● WORK TO COMPLETE:
In the Snowflake integration page below, set down word for word the passage from "To export events" to "first 2 statements.".

● SELECTED EXCERPT:
++++

Skip to main content

Snowflake (Deprecated)

Note: this solution is still functional, but can be manual and time consuming to set up with minimal error handling. We encourage you to check out the Data Warehouse Ingestion solution instead.

Overview

There are 2 ways to integrate with Snowflake: using a data connector, or through direct ingestion from Snowflake.

Using a Data Connector

To ingest events from Snowflake, you can use our Census integration.

To export events to Snowflake, you can use our Fivetran integration.

Direct ingestion from Snowflake

We also support direct data ingestion from Snowflake, through which Statsig will automatically pull data from Snowflake into your events. You will need to do the following steps. Please follow the checklist to avoid delays!

1. Set up your Snowflake data warehouse and user for Statsig integration

Insert USER and PASSWORD values to the below and run it in a Snowflake worksheet on an account which has sysadmin and securityadmin roles.

This will create the table schemas and setup that Statsig's ingestion will use. Statsig will use the user you create to access tables in the new Statsig schema. Make sure to use a unique and secure username and password and replace the placeholder values in the first 2 statements.

BEGIN;

-- set up variable values to be used in statements later
-- make sure to configure user_name and user_password with your own values
SET user_name = '<USER>'; -- REPLACE WITH YOUR OWN VALUE
SET user_password = '<PASSWORD>'; -- REPLACE WITH YOUR OWN VALUE
SET role_name = 'STATSIG_ROLE';

-- change role to sysadmin for warehouse / database steps
USE ROLE sysadmin;

-- create a warehouse, database, schema and tables for Statsig
CREATE OR REPLACE WAREHOUSE statsig WITH warehouse_size='XSMALL';
CREATE DATABASE IF NOT EXISTS statsig;
CREATE SCHEMA IF NOT EXISTS statsig.statsig;

-- a table for ingestion of raw events
CREATE TABLE IF NOT EXISTS statsig.statsig.statsig_events(
time BIGINT NOT NULL, -- unix time
timeuuid STRING NOT NULL DEFAULT UUID_STRING(), --generated unique timeuuid
user STRING NOT NULL, --json user object
event_name STRING NOT NULL,
event_value STRING,
event_metadata STRING NOT NULL, --json metadata object
event_version BIGINT,
record_number NUMBER AUTOINCREMENT START 1 INCREMENT 1
);

-- a table for ingestion of metrics/user outcomes
CREATE TABLE IF NOT EXISTS statsig.statsig.statsig_user_metrics(
unit_id STRING NOT NULL,
id_type STRING NOT NULL, -- stable_id, user_id, etc.

++++

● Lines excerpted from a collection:
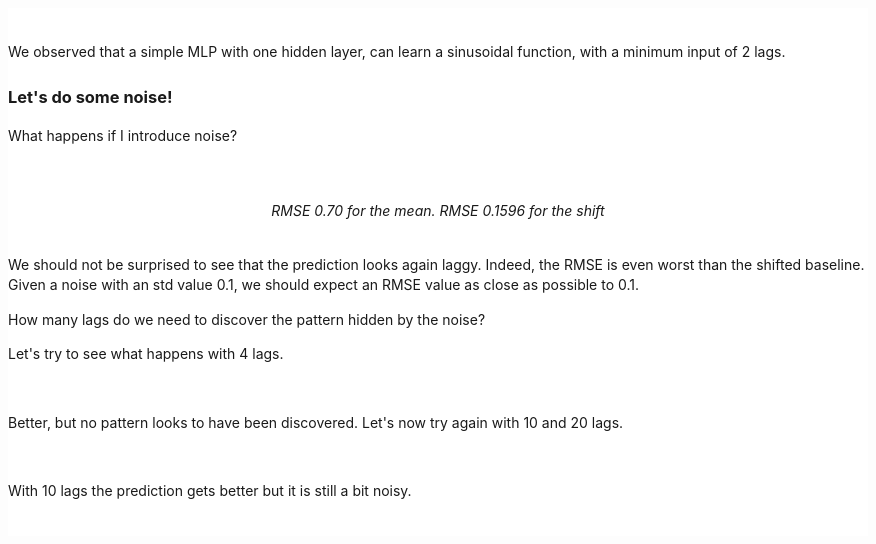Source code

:<iframe title="Embedded cell output" src="https://embed.deepnote.com/6c406c94-84cc-438d-a6d3-e329a4227d17/59956a37-f3dd-4f96-a563-7469f95ced7f/00022-bbb08d9b-6de2-4767-9680-24ba36cc1b65?height=1496.6624755859375" height="1496.6624755859375" width="500"></iframe>
<br>

We observed that a simple MLP with one hidden layer, can learn a sinusoidal function, with a minimum input of 2 lags.

### Let's do some noise!

What happens if I introduce noise?

<iframe title="Embedded cell output" src="https://embed.deepnote.com/6c406c94-84cc-438d-a6d3-e329a4227d17/59956a37-f3dd-4f96-a563-7469f95ced7f/00026-c1798f3a-81c8-47e1-8c26-e30159fe827d?height=472" height="472" width="500"></iframe>
<br>
<center>
    <iframe title="Embedded cell output" src="https://embed.deepnote.com/6c406c94-84cc-438d-a6d3-e329a4227d17/59956a37-f3dd-4f96-a563-7469f95ced7f/00028-331b046d-f59b-4a31-96de-fdb140229441?height=278.7250061035156" height="278.7250061035156" width="500"></iframe>
    <br>
    <em> RMSE 0.70 for the mean. RMSE 0.1596 for the shift</em>
    <br>
</center>
<iframe title="Embedded cell output" src="https://embed.deepnote.com/6c406c94-84cc-438d-a6d3-e329a4227d17/59956a37-f3dd-4f96-a563-7469f95ced7f/00029-523019a7-7353-4697-9fbd-8ca9d39cc1d4?height=1814.9375" height="1814.9375" width="500"></iframe>
<br>

We should not be surprised to see that the prediction looks again laggy. Indeed, the RMSE is even worst than the shifted baseline. Given a noise with an std value 0.1, we should expect an RMSE value as close as possible to 0.1.

How many lags do we need to discover the pattern hidden by the noise?

Let's try to see what happens with 4 lags.

<iframe title="Embedded cell output" src="https://embed.deepnote.com/6c406c94-84cc-438d-a6d3-e329a4227d17/59956a37-f3dd-4f96-a563-7469f95ced7f/00031-6cc4756e-5e02-4a39-9fe3-d66a1080f0de?height=1505" height="1505" width="500"></iframe>
<br>

Better, but no pattern looks to have been discovered. Let's now try again with 10 and 20 lags.

<iframe title="Embedded cell output" src="https://embed.deepnote.com/6c406c94-84cc-438d-a6d3-e329a4227d17/59956a37-f3dd-4f96-a563-7469f95ced7f/48cd0317690142d78415875c4ce8bcd5?height=1506" height="1506" width="500"></iframe>
<br>

With 10 lags the prediction gets better but it is still a bit noisy. 

<iframe title="Embedded cell output" src="https://embed.deepnote.com/6c406c94-84cc-438d-a6d3-e329a4227d17/59956a37-f3dd-4f96-a563-7469f95ced7f/8c3fa98a5dfb40149b842cbd60159bc8?height=1499" height="1499" width="500"></iframe>
<br>
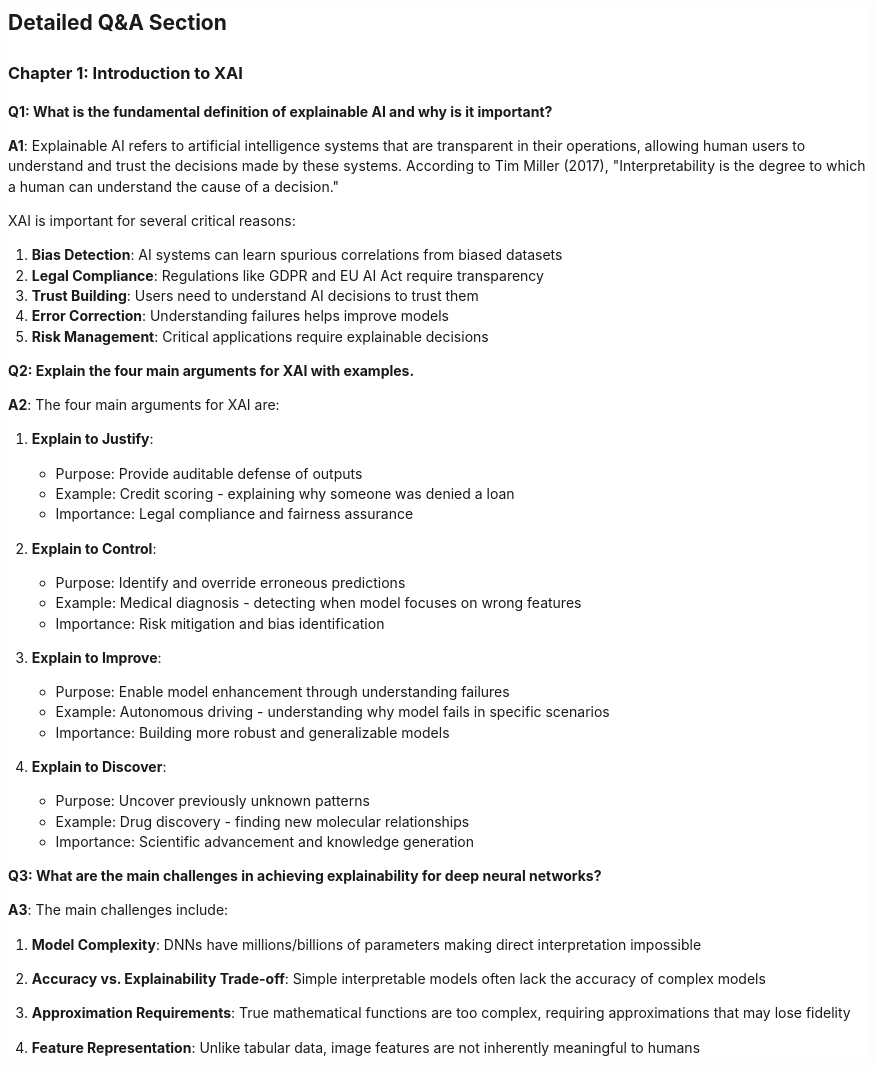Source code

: ## Detailed Q&A Section

### Chapter 1: Introduction to XAI

**Q1: What is the fundamental definition of explainable AI and why is it important?**

**A1**: Explainable AI refers to artificial intelligence systems that are transparent in their operations, allowing human users to understand and trust the decisions made by these systems. According to Tim Miller (2017), "Interpretability is the degree to which a human can understand the cause of a decision."

XAI is important for several critical reasons:
1. **Bias Detection**: AI systems can learn spurious correlations from biased datasets
2. **Legal Compliance**: Regulations like GDPR and EU AI Act require transparency
3. **Trust Building**: Users need to understand AI decisions to trust them
4. **Error Correction**: Understanding failures helps improve models
5. **Risk Management**: Critical applications require explainable decisions

**Q2: Explain the four main arguments for XAI with examples.**

**A2**: The four main arguments for XAI are:

1. **Explain to Justify**: 
   - Purpose: Provide auditable defense of outputs
   - Example: Credit scoring - explaining why someone was denied a loan
   - Importance: Legal compliance and fairness assurance

2. **Explain to Control**:
   - Purpose: Identify and override erroneous predictions
   - Example: Medical diagnosis - detecting when model focuses on wrong features
   - Importance: Risk mitigation and bias identification

3. **Explain to Improve**:
   - Purpose: Enable model enhancement through understanding failures
   - Example: Autonomous driving - understanding why model fails in specific scenarios
   - Importance: Building more robust and generalizable models

4. **Explain to Discover**:
   - Purpose: Uncover previously unknown patterns
   - Example: Drug discovery - finding new molecular relationships
   - Importance: Scientific advancement and knowledge generation

**Q3: What are the main challenges in achieving explainability for deep neural networks?**

**A3**: The main challenges include:

1. **Model Complexity**: DNNs have millions/billions of parameters making direct interpretation impossible

2. **Accuracy vs. Explainability Trade-off**: Simple interpretable models often lack the accuracy of complex models

3. **Approximation Requirements**: True mathematical functions are too complex, requiring approximations that may lose fidelity

4. **Feature Representation**: Unlike tabular data, image features are not inherently meaningful to humans
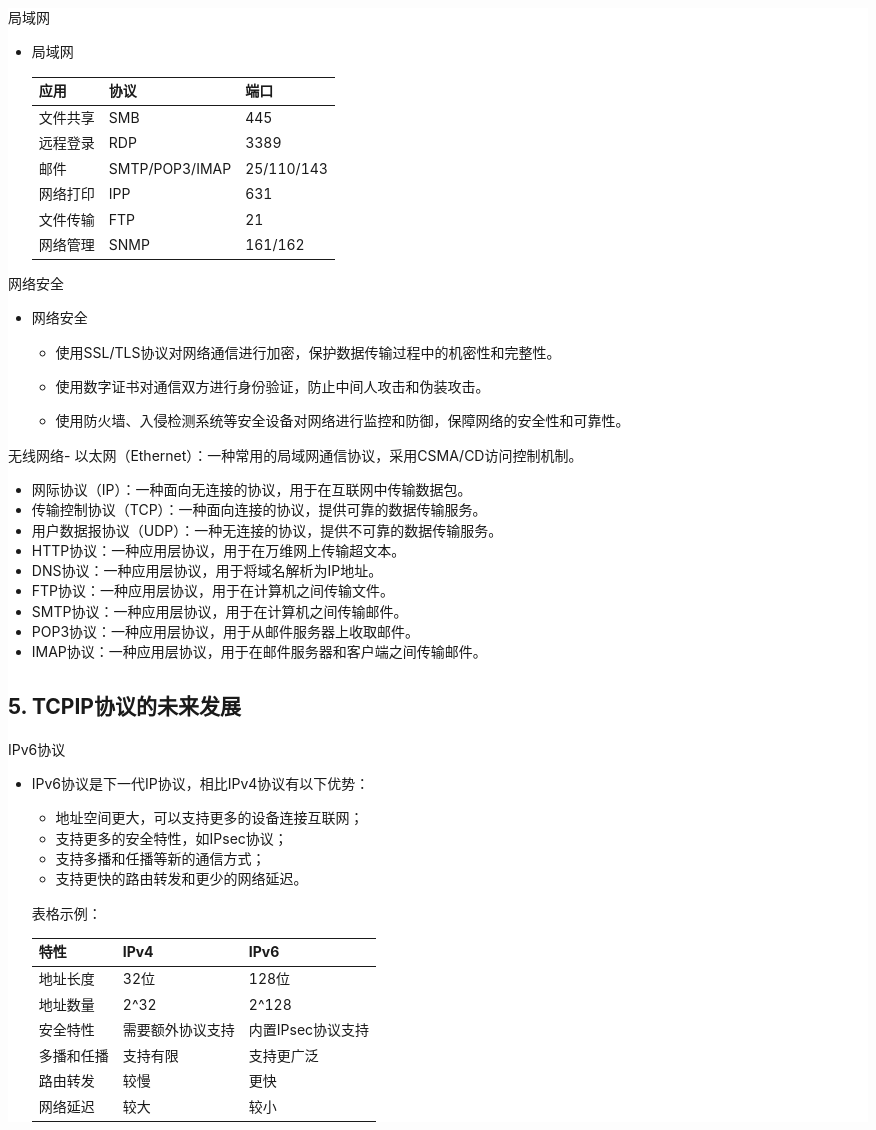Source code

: 局域网

- 局域网
  
  | 应用   | 协议             | 端口         |
  | ---- | -------------- | ---------- |
  | 文件共享 | SMB            | 445        |
  | 远程登录 | RDP            | 3389       |
  | 邮件   | SMTP/POP3/IMAP | 25/110/143 |
  | 网络打印 | IPP            | 631        |
  | 文件传输 | FTP            | 21         |
  | 网络管理 | SNMP           | 161/162    |

网络安全

- 网络安全
  
  - 使用SSL/TLS协议对网络通信进行加密，保护数据传输过程中的机密性和完整性。
  
  - 使用数字证书对通信双方进行身份验证，防止中间人攻击和伪装攻击。
  
  - 使用防火墙、入侵检测系统等安全设备对网络进行监控和防御，保障网络的安全性和可靠性。

无线网络- 以太网（Ethernet）：一种常用的局域网通信协议，采用CSMA/CD访问控制机制。

- 网际协议（IP）：一种面向无连接的协议，用于在互联网中传输数据包。
- 传输控制协议（TCP）：一种面向连接的协议，提供可靠的数据传输服务。
- 用户数据报协议（UDP）：一种无连接的协议，提供不可靠的数据传输服务。
- HTTP协议：一种应用层协议，用于在万维网上传输超文本。
- DNS协议：一种应用层协议，用于将域名解析为IP地址。
- FTP协议：一种应用层协议，用于在计算机之间传输文件。
- SMTP协议：一种应用层协议，用于在计算机之间传输邮件。
- POP3协议：一种应用层协议，用于从邮件服务器上收取邮件。
- IMAP协议：一种应用层协议，用于在邮件服务器和客户端之间传输邮件。

## 5. TCPIP协议的未来发展

IPv6协议

- IPv6协议是下一代IP协议，相比IPv4协议有以下优势：
  
  - 地址空间更大，可以支持更多的设备连接互联网；
  - 支持更多的安全特性，如IPsec协议；
  - 支持多播和任播等新的通信方式；
  - 支持更快的路由转发和更少的网络延迟。
  
  表格示例：
  
  | 特性    | IPv4     | IPv6        |
  | ----- | -------- | ----------- |
  | 地址长度  | 32位      | 128位        |
  | 地址数量  | 2^32     | 2^128       |
  | 安全特性  | 需要额外协议支持 | 内置IPsec协议支持 |
  | 多播和任播 | 支持有限     | 支持更广泛       |
  | 路由转发  | 较慢       | 更快          |
  | 网络延迟  | 较大       | 较小          |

++++

● RESPONSE AREA:
To export events to Snowflake, you can use our Fivetran integration.

Direct ingestion from Snowflake

We also support direct data ingestion from Snowflake, through which Statsig will automatically pull data from Snowflake into your events. You will need to do the following steps. Please follow the checklist to avoid delays!

1. Set up your Snowflake data warehouse and user for Statsig integration

Insert USER and PASSWORD values to the below and run it in a Snowflake worksheet on an account which has sysadmin and securityadmin roles.

This will create the table schemas and setup that Statsig's ingestion will use. Statsig will use the user you create to access tables in the new Statsig schema. Make sure to use a unique and secure username and password and replace the placeholder values in the first 2 statements.